Problem requirements>
Which lines below include "direction"? Copy them all.

[[ Records, beginning ]]

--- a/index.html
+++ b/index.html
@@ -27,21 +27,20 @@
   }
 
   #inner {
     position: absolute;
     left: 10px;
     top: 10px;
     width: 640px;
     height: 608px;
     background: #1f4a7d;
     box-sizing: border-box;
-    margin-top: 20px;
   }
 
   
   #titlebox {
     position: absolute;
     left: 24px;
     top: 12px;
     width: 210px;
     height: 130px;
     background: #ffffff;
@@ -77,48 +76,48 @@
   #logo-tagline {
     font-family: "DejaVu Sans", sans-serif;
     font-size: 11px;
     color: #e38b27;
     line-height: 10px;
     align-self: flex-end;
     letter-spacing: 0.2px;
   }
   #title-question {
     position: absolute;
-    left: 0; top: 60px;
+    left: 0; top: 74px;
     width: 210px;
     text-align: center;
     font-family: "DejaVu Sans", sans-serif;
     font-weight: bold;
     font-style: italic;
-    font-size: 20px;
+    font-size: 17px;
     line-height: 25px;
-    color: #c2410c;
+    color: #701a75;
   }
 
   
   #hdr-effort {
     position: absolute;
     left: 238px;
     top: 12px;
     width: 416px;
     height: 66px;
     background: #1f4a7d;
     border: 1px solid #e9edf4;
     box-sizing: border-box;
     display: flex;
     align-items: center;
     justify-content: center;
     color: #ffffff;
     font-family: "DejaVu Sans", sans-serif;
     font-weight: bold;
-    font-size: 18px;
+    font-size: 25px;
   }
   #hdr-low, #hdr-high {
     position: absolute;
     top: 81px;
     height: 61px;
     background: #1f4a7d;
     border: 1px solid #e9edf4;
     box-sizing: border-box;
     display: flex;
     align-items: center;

[[ Records, end ]]
[[ Records, beginning ]]

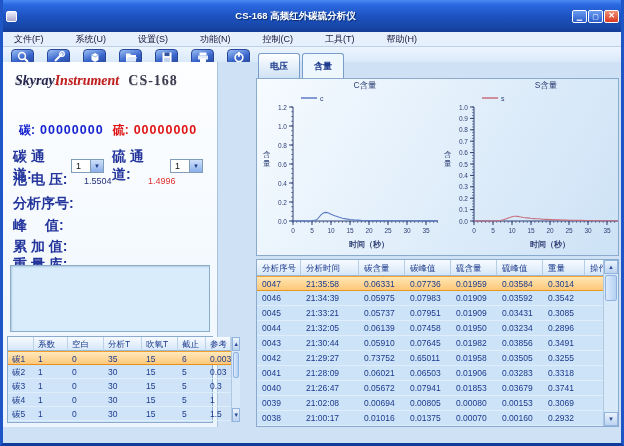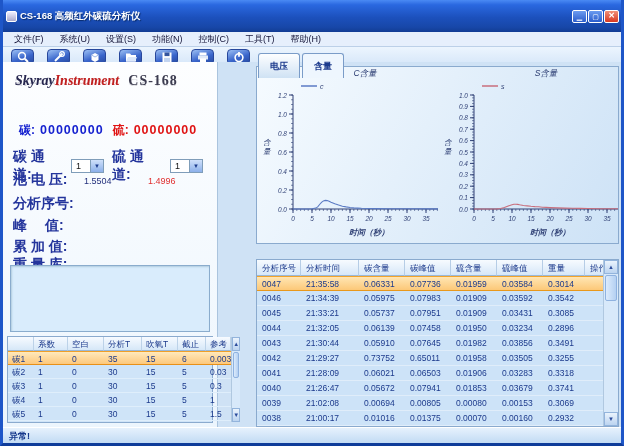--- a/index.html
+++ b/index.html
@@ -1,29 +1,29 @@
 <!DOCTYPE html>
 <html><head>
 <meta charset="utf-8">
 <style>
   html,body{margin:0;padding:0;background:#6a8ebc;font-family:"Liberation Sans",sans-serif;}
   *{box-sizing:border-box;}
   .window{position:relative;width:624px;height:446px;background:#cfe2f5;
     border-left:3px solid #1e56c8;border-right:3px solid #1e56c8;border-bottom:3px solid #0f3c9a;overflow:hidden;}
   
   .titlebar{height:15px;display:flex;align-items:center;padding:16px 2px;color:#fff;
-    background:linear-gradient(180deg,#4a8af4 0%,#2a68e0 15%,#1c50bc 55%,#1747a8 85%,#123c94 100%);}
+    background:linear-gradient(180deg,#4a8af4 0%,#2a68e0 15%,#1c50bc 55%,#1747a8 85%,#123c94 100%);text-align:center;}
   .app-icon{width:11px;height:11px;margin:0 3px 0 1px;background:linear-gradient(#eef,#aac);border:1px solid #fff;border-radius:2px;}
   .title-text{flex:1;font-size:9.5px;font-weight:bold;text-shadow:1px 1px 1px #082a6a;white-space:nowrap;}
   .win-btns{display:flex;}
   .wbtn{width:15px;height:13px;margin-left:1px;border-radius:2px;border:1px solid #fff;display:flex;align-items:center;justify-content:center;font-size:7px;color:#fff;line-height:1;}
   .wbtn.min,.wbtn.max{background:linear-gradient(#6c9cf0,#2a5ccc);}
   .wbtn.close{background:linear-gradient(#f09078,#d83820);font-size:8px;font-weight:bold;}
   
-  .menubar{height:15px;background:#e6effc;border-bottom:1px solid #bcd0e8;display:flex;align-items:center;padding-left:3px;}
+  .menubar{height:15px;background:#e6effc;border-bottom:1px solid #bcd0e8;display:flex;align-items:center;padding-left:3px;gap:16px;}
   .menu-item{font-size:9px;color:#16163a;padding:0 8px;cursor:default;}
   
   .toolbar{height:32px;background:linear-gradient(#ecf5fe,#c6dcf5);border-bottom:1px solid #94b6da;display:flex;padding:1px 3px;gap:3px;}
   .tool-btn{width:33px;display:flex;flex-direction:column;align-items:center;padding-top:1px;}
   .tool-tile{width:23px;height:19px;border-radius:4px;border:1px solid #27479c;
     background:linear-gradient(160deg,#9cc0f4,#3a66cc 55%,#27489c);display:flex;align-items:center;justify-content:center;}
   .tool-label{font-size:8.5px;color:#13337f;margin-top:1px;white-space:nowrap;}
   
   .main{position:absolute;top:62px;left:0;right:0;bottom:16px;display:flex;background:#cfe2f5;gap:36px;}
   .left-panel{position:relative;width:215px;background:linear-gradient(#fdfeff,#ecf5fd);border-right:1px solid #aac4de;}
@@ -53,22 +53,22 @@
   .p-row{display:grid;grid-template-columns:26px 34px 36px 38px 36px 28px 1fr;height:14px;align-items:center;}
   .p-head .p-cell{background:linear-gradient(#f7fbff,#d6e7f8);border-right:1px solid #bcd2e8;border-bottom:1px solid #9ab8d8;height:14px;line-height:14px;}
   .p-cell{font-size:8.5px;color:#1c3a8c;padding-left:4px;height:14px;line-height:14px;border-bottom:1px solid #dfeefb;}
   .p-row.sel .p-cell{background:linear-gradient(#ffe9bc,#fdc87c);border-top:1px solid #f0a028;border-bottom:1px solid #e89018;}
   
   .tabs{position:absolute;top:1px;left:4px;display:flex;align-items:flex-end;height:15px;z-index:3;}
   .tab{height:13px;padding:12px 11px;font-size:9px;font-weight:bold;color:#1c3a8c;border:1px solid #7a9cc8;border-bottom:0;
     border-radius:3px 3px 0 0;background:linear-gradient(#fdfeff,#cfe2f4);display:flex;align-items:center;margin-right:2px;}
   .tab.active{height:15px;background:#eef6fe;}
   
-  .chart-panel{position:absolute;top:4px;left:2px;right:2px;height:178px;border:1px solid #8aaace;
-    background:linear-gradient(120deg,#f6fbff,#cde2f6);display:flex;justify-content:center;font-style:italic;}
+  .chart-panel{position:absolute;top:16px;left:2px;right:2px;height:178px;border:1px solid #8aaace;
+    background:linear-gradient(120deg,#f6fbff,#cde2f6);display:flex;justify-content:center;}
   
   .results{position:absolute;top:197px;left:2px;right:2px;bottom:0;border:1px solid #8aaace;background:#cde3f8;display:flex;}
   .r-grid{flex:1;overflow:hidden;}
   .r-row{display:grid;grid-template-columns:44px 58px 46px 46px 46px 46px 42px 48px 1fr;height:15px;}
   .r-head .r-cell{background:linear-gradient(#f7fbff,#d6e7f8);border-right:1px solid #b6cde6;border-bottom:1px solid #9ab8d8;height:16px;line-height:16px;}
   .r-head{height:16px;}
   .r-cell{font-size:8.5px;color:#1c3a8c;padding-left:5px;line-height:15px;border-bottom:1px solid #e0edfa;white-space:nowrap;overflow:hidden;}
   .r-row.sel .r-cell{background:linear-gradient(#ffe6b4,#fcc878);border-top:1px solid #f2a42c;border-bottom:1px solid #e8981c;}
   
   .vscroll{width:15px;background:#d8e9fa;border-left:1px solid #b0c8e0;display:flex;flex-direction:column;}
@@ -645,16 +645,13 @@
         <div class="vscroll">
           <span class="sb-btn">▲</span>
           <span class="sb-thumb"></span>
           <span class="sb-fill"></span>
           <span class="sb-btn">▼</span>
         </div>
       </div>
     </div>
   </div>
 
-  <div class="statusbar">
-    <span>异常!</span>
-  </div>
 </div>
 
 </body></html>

[[ Records, end ]]

Response to the task>
   .tool-btn{width:33px;display:flex;flex-direction:column;align-items:center;padding-top:1px;}
   .vscroll{width:15px;background:#d8e9fa;border-left:1px solid #b0c8e0;display:flex;flex-direction:column;}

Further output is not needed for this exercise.